# Task instructions
Repeat all of the items below character for character, keeping every line as it appears.

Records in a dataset
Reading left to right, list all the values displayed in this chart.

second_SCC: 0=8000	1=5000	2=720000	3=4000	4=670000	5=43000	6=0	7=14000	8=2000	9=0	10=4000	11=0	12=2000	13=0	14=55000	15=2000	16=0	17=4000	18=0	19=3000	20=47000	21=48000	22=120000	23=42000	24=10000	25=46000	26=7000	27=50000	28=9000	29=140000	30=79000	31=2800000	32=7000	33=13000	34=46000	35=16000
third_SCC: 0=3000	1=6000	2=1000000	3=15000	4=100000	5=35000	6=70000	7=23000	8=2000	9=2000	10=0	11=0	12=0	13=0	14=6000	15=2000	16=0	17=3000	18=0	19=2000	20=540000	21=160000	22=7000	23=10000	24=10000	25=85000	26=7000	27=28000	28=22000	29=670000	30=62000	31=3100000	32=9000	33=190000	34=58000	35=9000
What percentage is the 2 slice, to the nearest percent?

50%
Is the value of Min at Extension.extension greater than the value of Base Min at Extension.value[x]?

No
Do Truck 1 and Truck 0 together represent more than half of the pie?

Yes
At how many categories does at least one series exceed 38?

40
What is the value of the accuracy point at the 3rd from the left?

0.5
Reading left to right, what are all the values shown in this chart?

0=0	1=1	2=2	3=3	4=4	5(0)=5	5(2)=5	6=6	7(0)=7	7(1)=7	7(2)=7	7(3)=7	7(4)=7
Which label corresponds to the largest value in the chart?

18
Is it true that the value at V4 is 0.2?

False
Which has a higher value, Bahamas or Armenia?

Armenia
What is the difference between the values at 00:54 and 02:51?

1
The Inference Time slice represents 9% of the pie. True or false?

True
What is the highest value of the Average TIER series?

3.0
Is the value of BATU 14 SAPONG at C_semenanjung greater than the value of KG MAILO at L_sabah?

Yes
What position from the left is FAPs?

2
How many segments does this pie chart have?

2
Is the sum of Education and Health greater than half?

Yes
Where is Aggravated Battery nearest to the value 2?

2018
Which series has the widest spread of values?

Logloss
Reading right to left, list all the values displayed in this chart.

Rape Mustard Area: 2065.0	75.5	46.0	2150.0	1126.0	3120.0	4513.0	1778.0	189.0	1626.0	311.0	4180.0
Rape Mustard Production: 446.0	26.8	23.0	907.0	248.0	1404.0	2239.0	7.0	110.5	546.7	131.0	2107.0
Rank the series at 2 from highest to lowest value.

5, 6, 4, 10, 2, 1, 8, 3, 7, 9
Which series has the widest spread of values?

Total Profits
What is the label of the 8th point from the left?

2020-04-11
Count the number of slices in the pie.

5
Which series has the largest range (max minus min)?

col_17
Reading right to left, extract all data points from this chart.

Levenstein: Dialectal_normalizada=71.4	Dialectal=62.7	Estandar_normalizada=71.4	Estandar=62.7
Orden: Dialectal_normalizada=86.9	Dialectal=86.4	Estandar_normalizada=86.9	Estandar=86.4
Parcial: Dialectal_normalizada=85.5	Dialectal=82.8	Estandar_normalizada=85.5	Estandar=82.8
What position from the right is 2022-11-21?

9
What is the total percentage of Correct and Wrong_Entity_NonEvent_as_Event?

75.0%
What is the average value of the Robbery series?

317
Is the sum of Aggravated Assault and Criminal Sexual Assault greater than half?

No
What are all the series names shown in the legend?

# Answer
Reading left to right, list all the values displayed in this chart.

second_SCC: 0=8000	1=5000	2=720000	3=4000	4=670000	5=43000	6=0	7=14000	8=2000	9=0	10=4000	11=0	12=2000	13=0	14=55000	15=2000	16=0	17=4000	18=0	19=3000	20=47000	21=48000	22=120000	23=42000	24=10000	25=46000	26=7000	27=50000	28=9000	29=140000	30=79000	31=2800000	32=7000	33=13000	34=46000	35=16000
third_SCC: 0=3000	1=6000	2=1000000	3=15000	4=100000	5=35000	6=70000	7=23000	8=2000	9=2000	10=0	11=0	12=0	13=0	14=6000	15=2000	16=0	17=3000	18=0	19=2000	20=540000	21=160000	22=7000	23=10000	24=10000	25=85000	26=7000	27=28000	28=22000	29=670000	30=62000	31=3100000	32=9000	33=190000	34=58000	35=9000
What percentage is the 2 slice, to the nearest percent?

50%
Is the value of Min at Extension.extension greater than the value of Base Min at Extension.value[x]?

No
Do Truck 1 and Truck 0 together represent more than half of the pie?

Yes
At how many categories does at least one series exceed 38?

40
What is the value of the accuracy point at the 3rd from the left?

0.5
Reading left to right, what are all the values shown in this chart?

0=0	1=1	2=2	3=3	4=4	5(0)=5	5(2)=5	6=6	7(0)=7	7(1)=7	7(2)=7	7(3)=7	7(4)=7
Which label corresponds to the largest value in the chart?

18
Is it true that the value at V4 is 0.2?

False
Which has a higher value, Bahamas or Armenia?

Armenia
What is the difference between the values at 00:54 and 02:51?

1
The Inference Time slice represents 9% of the pie. True or false?

True
What is the highest value of the Average TIER series?

3.0
Is the value of BATU 14 SAPONG at C_semenanjung greater than the value of KG MAILO at L_sabah?

Yes
What position from the left is FAPs?

2
How many segments does this pie chart have?

2
Is the sum of Education and Health greater than half?

Yes
Where is Aggravated Battery nearest to the value 2?

2018
Which series has the widest spread of values?

Logloss
Reading right to left, list all the values displayed in this chart.

Rape Mustard Area: 2065.0	75.5	46.0	2150.0	1126.0	3120.0	4513.0	1778.0	189.0	1626.0	311.0	4180.0
Rape Mustard Production: 446.0	26.8	23.0	907.0	248.0	1404.0	2239.0	7.0	110.5	546.7	131.0	2107.0
Rank the series at 2 from highest to lowest value.

5, 6, 4, 10, 2, 1, 8, 3, 7, 9
Which series has the widest spread of values?

Total Profits
What is the label of the 8th point from the left?

2020-04-11
Count the number of slices in the pie.

5
Which series has the largest range (max minus min)?

col_17
Reading right to left, extract all data points from this chart.

Levenstein: Dialectal_normalizada=71.4	Dialectal=62.7	Estandar_normalizada=71.4	Estandar=62.7
Orden: Dialectal_normalizada=86.9	Dialectal=86.4	Estandar_normalizada=86.9	Estandar=86.4
Parcial: Dialectal_normalizada=85.5	Dialectal=82.8	Estandar_normalizada=85.5	Estandar=82.8
What position from the right is 2022-11-21?

9
What is the total percentage of Correct and Wrong_Entity_NonEvent_as_Event?

75.0%
What is the average value of the Robbery series?

317
Is the sum of Aggravated Assault and Criminal Sexual Assault greater than half?

No
What are all the series names shown in the legend?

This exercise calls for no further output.